= Beginning of Section =

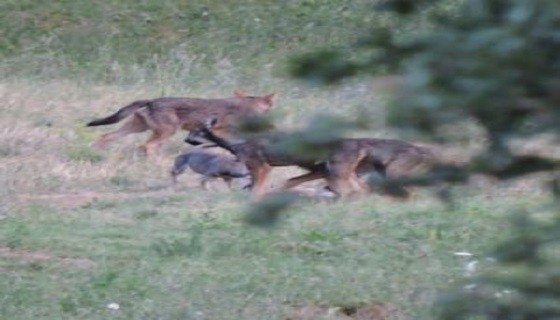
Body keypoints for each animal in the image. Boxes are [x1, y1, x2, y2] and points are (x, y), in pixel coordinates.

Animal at [86, 90, 276, 156]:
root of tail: (151, 100)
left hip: (137, 129)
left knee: (106, 135)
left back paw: (94, 153)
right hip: (167, 132)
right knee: (147, 146)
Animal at [186, 117, 436, 198]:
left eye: (197, 131)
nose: (186, 141)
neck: (236, 140)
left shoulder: (262, 166)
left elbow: (257, 191)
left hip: (343, 172)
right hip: (341, 172)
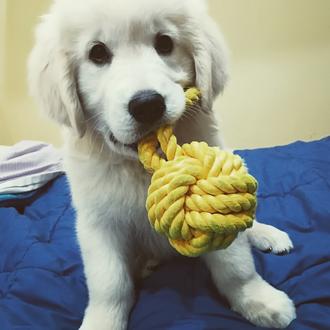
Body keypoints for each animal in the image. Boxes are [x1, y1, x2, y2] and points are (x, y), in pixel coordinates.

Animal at [28, 1, 296, 328]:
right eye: (97, 53)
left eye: (165, 43)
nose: (147, 104)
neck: (143, 168)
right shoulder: (97, 222)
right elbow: (109, 283)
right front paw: (103, 320)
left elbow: (235, 263)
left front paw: (257, 299)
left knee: (245, 223)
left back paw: (266, 233)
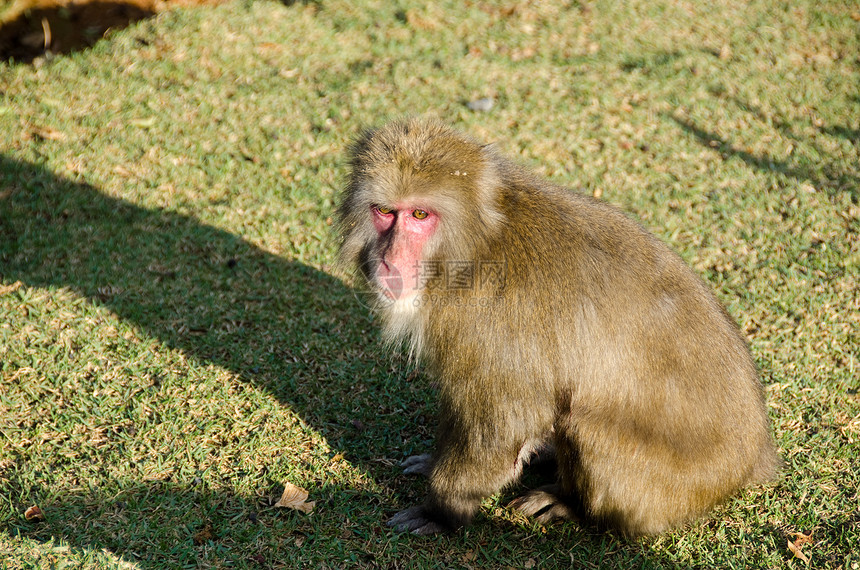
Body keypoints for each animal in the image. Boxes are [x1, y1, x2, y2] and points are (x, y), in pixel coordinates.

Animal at [336, 117, 780, 536]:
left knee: (581, 423)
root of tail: (753, 461)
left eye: (420, 214)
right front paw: (434, 461)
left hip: (669, 490)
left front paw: (441, 511)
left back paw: (572, 504)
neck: (475, 248)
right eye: (384, 212)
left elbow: (502, 421)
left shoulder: (492, 321)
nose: (389, 259)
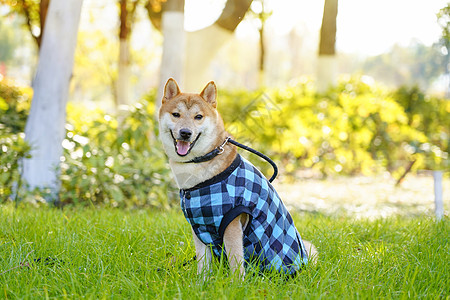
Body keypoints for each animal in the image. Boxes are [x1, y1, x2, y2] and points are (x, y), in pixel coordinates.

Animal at [158, 77, 316, 278]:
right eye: (176, 114)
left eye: (198, 117)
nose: (185, 132)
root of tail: (303, 262)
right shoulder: (199, 223)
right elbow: (203, 263)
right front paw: (201, 282)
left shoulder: (232, 221)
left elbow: (236, 262)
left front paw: (235, 284)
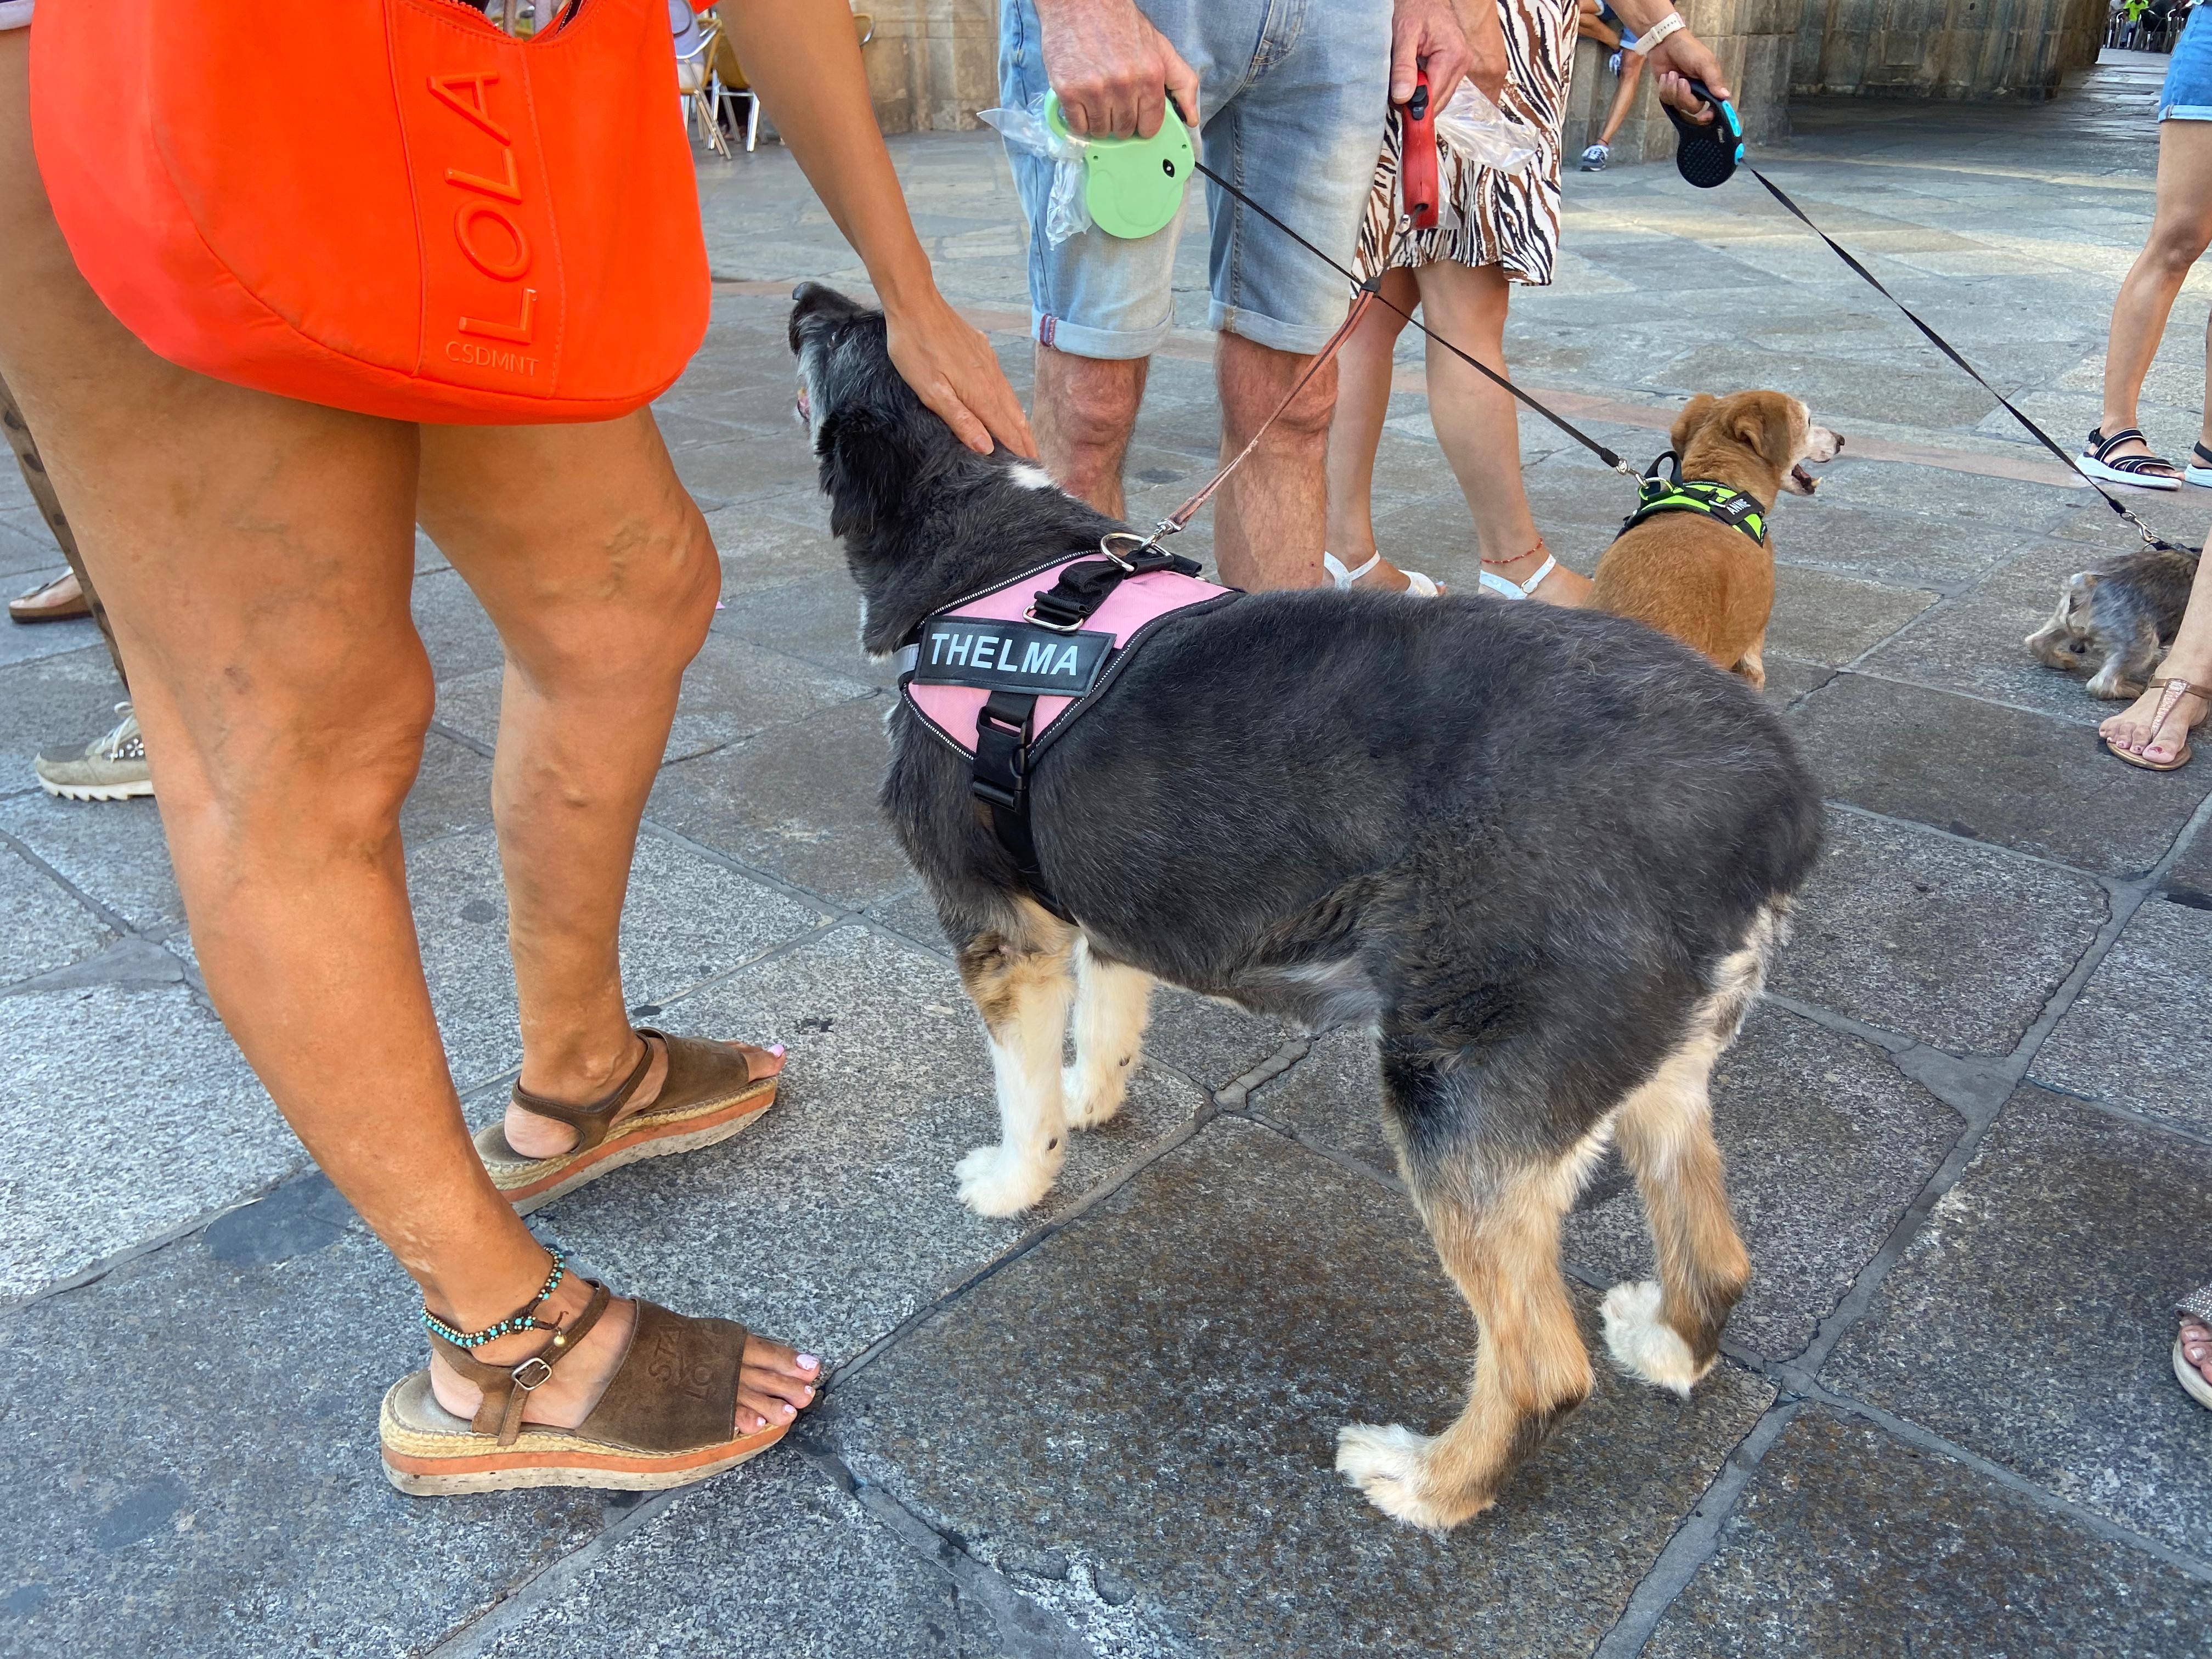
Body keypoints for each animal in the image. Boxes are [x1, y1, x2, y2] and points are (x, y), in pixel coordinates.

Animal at [787, 283, 1822, 1531]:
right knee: (1716, 1258)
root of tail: (1767, 798)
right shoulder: (1112, 894)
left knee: (1538, 1365)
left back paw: (1429, 1483)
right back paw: (1667, 1345)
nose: (800, 296)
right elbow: (1109, 1028)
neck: (995, 561)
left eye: (838, 337)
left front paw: (1016, 1178)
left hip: (1458, 1092)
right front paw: (1093, 1100)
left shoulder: (999, 926)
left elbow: (1020, 1089)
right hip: (1653, 1070)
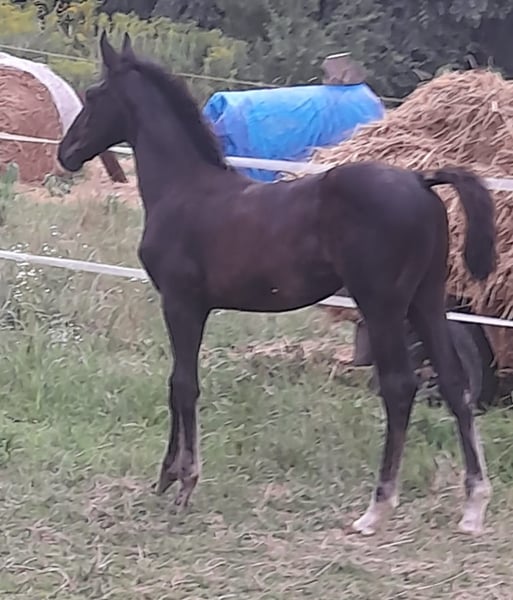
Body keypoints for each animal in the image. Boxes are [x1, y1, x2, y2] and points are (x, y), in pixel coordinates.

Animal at [57, 32, 497, 536]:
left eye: (94, 95)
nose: (65, 153)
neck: (185, 190)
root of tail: (422, 180)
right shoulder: (188, 307)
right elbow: (177, 384)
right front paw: (168, 478)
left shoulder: (182, 303)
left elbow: (183, 384)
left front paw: (183, 483)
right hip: (427, 301)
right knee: (455, 385)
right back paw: (473, 505)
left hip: (383, 304)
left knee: (400, 388)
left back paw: (376, 508)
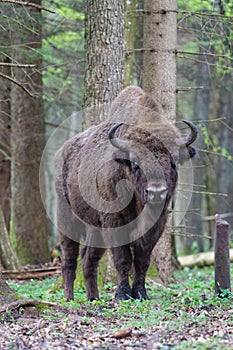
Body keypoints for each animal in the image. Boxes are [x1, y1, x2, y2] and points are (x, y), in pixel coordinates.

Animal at [54, 85, 197, 300]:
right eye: (135, 163)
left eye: (173, 162)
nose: (157, 193)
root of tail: (61, 152)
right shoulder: (114, 222)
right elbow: (123, 258)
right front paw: (122, 294)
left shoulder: (156, 225)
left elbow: (142, 260)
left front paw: (140, 292)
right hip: (67, 219)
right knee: (69, 258)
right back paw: (69, 298)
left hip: (94, 227)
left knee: (88, 258)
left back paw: (93, 298)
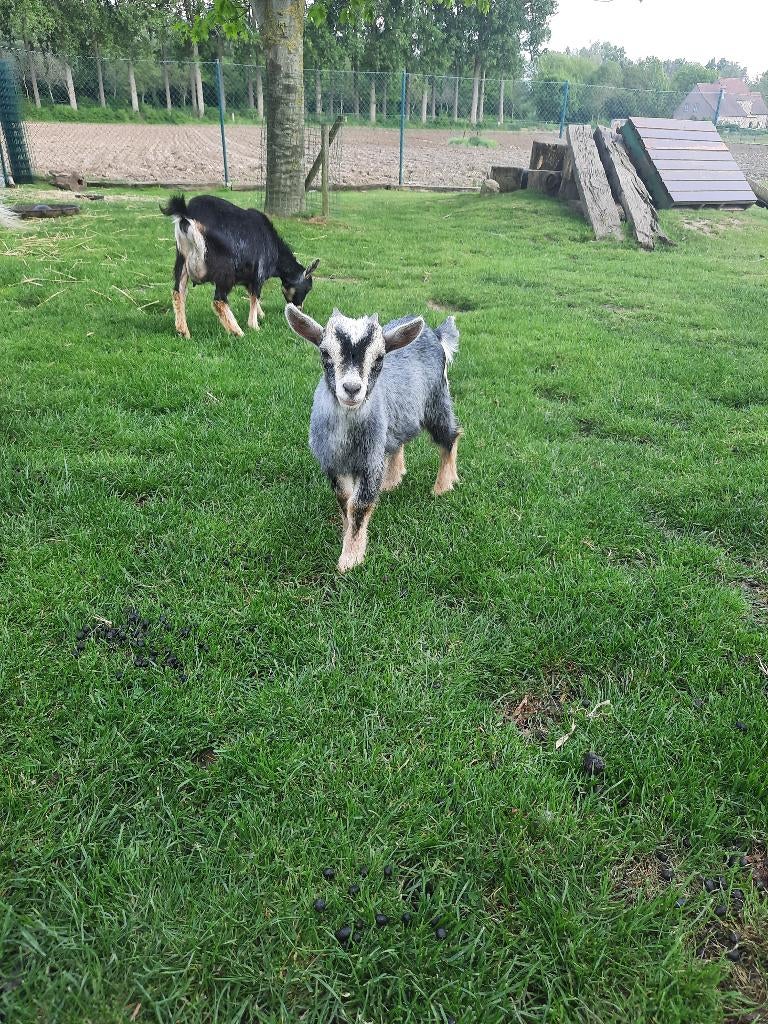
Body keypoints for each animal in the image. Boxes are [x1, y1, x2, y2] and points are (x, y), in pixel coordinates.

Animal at [160, 194, 319, 339]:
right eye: (307, 288)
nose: (299, 308)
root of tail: (188, 214)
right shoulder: (259, 273)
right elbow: (255, 296)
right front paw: (254, 326)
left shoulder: (248, 278)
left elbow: (251, 294)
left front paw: (261, 314)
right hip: (225, 269)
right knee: (219, 300)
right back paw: (237, 332)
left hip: (181, 260)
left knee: (178, 292)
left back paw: (183, 331)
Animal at [285, 304, 462, 573]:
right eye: (325, 353)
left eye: (379, 358)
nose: (352, 388)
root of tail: (436, 334)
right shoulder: (333, 463)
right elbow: (344, 499)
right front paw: (346, 532)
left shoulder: (370, 462)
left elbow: (359, 504)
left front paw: (351, 559)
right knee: (398, 441)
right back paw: (392, 481)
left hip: (437, 401)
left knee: (450, 437)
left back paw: (443, 485)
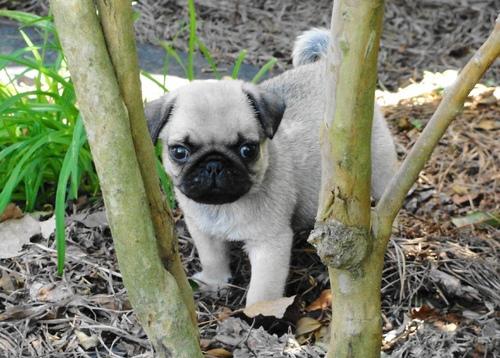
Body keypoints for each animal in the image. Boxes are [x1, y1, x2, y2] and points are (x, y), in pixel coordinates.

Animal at [146, 29, 398, 306]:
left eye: (248, 149)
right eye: (179, 152)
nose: (214, 165)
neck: (223, 207)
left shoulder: (269, 244)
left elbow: (262, 292)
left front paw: (260, 314)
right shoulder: (202, 230)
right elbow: (212, 258)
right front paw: (214, 282)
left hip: (379, 170)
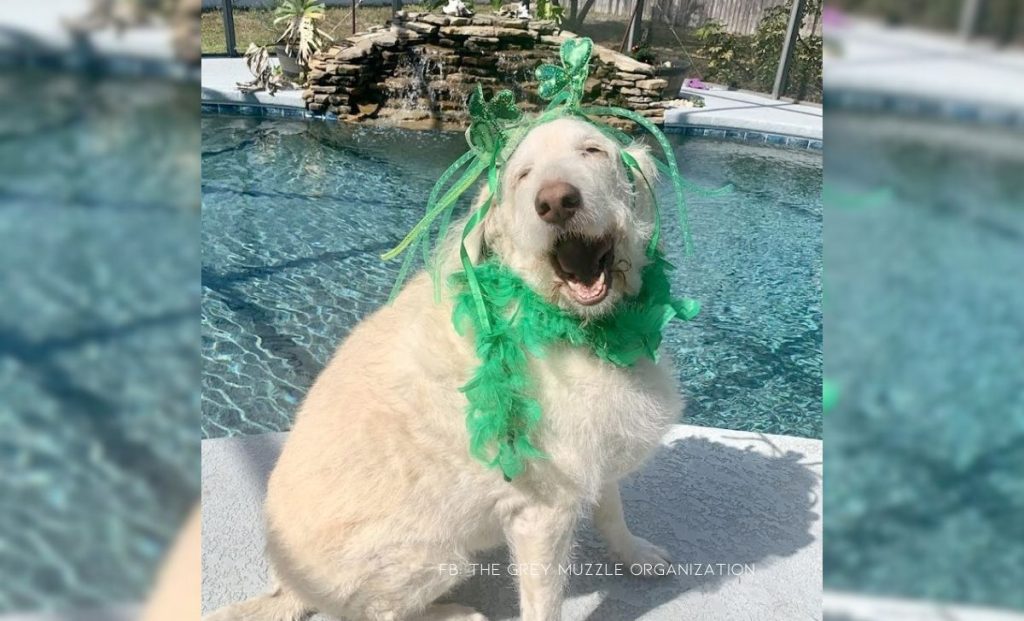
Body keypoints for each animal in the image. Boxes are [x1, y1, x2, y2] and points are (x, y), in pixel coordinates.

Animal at [206, 116, 684, 621]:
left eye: (593, 150)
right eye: (522, 175)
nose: (555, 202)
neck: (579, 327)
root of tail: (289, 586)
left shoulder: (598, 452)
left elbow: (612, 510)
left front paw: (635, 554)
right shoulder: (542, 513)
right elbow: (544, 602)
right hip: (436, 557)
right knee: (375, 614)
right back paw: (455, 613)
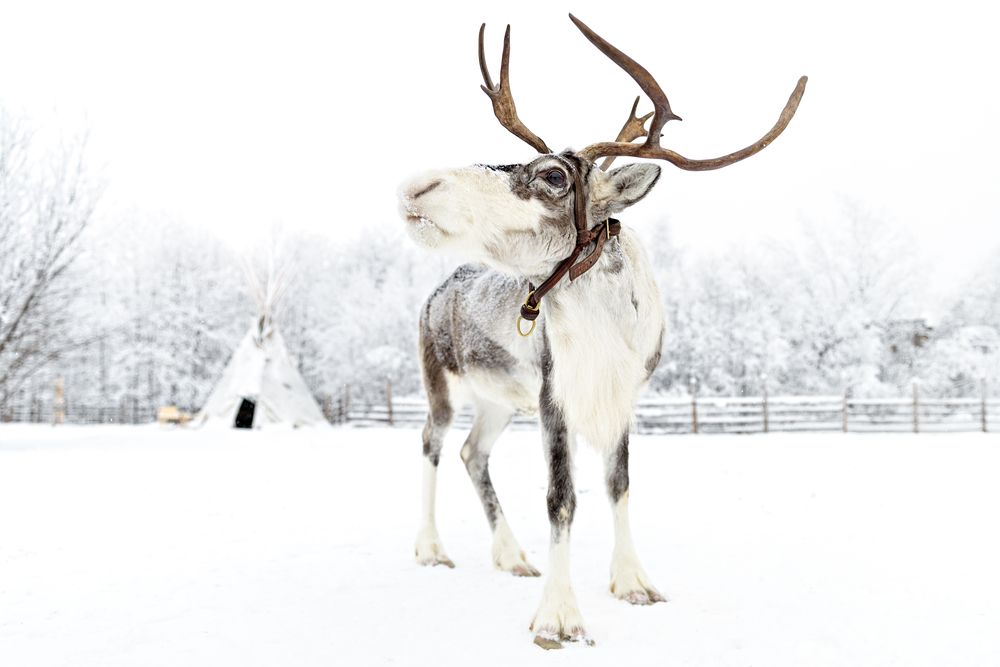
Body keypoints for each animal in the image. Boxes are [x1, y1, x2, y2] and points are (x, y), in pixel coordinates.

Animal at [397, 14, 806, 648]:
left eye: (553, 175)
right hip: (439, 381)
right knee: (431, 443)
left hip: (498, 400)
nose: (418, 186)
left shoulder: (624, 397)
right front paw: (559, 617)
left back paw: (512, 556)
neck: (607, 330)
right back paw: (432, 548)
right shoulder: (554, 396)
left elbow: (619, 483)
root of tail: (436, 292)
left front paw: (634, 582)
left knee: (471, 452)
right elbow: (561, 498)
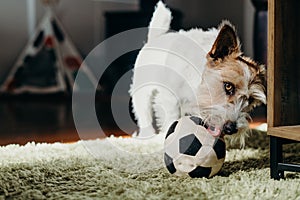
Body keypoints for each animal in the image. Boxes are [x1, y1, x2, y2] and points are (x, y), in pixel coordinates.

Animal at [130, 0, 266, 146]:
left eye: (250, 100)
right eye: (228, 86)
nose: (231, 129)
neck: (199, 84)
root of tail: (158, 36)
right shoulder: (170, 99)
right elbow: (171, 119)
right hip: (142, 90)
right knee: (143, 113)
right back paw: (146, 136)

= End of Section =

:: The problem ::
In the listing above, find the line containing "right hip: (1653, 1070)" and the line containing "nose: (157, 193)", then print exactly those two lines and every line between them, minus the pictures.

:: Reply ::
right hip: (1653, 1070)
Body keypoints for each animal in the image. Boxes are [x1, y1, x2, y2] and points are (x, y), in pixel coordinates.

Animal at [57, 32, 497, 536]:
left eye: (94, 95)
nose: (65, 153)
neck: (185, 190)
root of tail: (422, 180)
right shoulder: (188, 307)
right elbow: (177, 384)
right front paw: (168, 478)
left shoulder: (182, 303)
left elbow: (183, 384)
left front paw: (183, 483)
right hip: (427, 301)
right knee: (455, 385)
right back paw: (473, 505)
left hip: (383, 304)
left knee: (400, 388)
left back paw: (376, 508)
Body keypoints for each animal in the image. Boxes are [x1, y1, x2, y2] and points are (x, y), in pixel coordinates.

Animal at [54, 85, 197, 300]:
right eye: (135, 163)
left eye: (173, 162)
nose: (157, 193)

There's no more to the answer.